Dance Again is rated a 30-1 longshot in Battaglia’s morning line, but her pedigree holds the potential for success. Her dam, Song of the Lark, is a daughter of Wilderness Song.

Pierce will be at Churchill Downs to saddle his horses. He’ll drive down from Toronto on Friday, stop in Louisville and head on to New Orleans after the race. He hopes that his horses have more luck in their races than they had at the post draw. Golden Sabre will break along the hedge in the one post, while Dance Again drew number 12 of 14 in the Mrs. Revere.

“I would have preferred for them to both be in the middle, but you can’t pick your post position,” Pierce said. “Hopefully they’re good enough to win from any post.”

ALL SYSTEMS ‘GO’ FOR KENTUCKY JOCKEY CLUB BID BY ALMOST FAMOUS – Promising 2-year-old Almost Famous came out of Saturday’s six-length allowance romp at Churchill Downs in perfect shape, so trainer Pat Byrne now has the $175,000-added Kentucky Jockey Club Stakes (GII) on Nov. 30’s “Stars of Tomorrow II” racing program as the next and final stop of his juvenile campaign.
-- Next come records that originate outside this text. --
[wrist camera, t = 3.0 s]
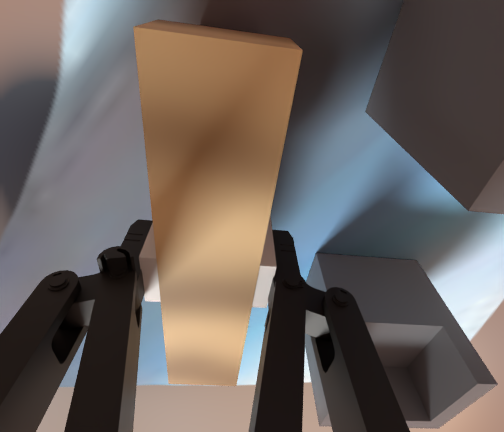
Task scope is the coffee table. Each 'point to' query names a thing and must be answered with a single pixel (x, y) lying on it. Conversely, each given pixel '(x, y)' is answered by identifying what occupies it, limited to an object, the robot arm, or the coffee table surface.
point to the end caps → (451, 178)
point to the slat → (211, 181)
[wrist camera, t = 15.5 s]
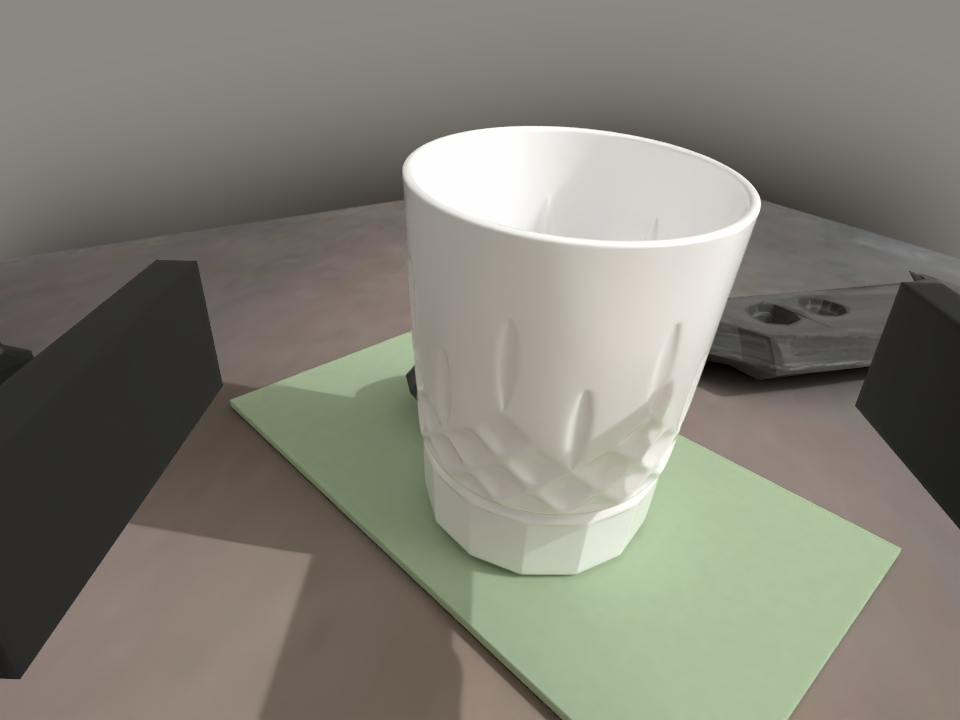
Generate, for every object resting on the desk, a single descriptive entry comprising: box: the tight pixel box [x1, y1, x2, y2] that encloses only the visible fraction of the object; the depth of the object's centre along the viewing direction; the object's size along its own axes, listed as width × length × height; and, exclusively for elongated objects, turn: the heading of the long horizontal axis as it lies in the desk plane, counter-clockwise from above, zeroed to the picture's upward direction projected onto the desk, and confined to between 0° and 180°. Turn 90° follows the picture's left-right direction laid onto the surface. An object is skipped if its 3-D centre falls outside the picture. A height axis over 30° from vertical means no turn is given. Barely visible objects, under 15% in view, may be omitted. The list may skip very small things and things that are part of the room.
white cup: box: [402, 126, 761, 575], centre depth 17 cm, size 8×8×10 cm
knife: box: [406, 271, 960, 400], centre depth 29 cm, size 9×2×30 cm
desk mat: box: [230, 331, 901, 720], centre depth 22 cm, size 20×11×1 cm, turn 43°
Chuck and Maribeth Sandford’s son of Unbridled’s Song won at first asking over the well-regarded Coastline in his September debut, but finished a dull fourth to that rival in their next meeting in the $60,000 Street Sense Overnight Stakes on the Oct. 27 “Stars of Tomorrow I” program for 2-year-olds that opened the Fall Meet.

Byrne quickly added blinkers to the colt’s training equipment, worked him sharply in a three-furlong move from the starting gate and entered him in last week’s 1 1/16-mile allowance test – his first race at two turns – off just two weeks rest.

“He’s fantastic,” Byrne said. “It was like a breeze. So all systems are 'go' and at this time I’m looking forward to the Jockey Club for sure.”

Corey Lanerie, a pinch-hitter for the injured three-time Kentucky Derby-winning jockey Calvin Borel, rode Almost Famous in the allowance victory and will be aboard for the 1 1/16-mile Kentucky Jockey Club.

“He’s a nice horse,” Lanerie said. “He’s made right. He’s got all the credentials to be a good horse. His disposition is good and he’s got a lot of class about him. He was in high-cruising speed (in the allowance win) and the good thing is he looked like he could have gone a little bit further.”

Given that he has run twice in 2 ½ weeks, Byrne said Almost Famous won’t need much in terms of serious work during the 2 ½ weeks leading up to the Kentucky Jockey Club.

“If I do, I’ll maybe go three-eighths with him,” Byrne said. “The horse gallops very strong on a regular basis – he just does it so effortlessly. If I work him it’ll be a little blowout a couple of days out, or something like that.”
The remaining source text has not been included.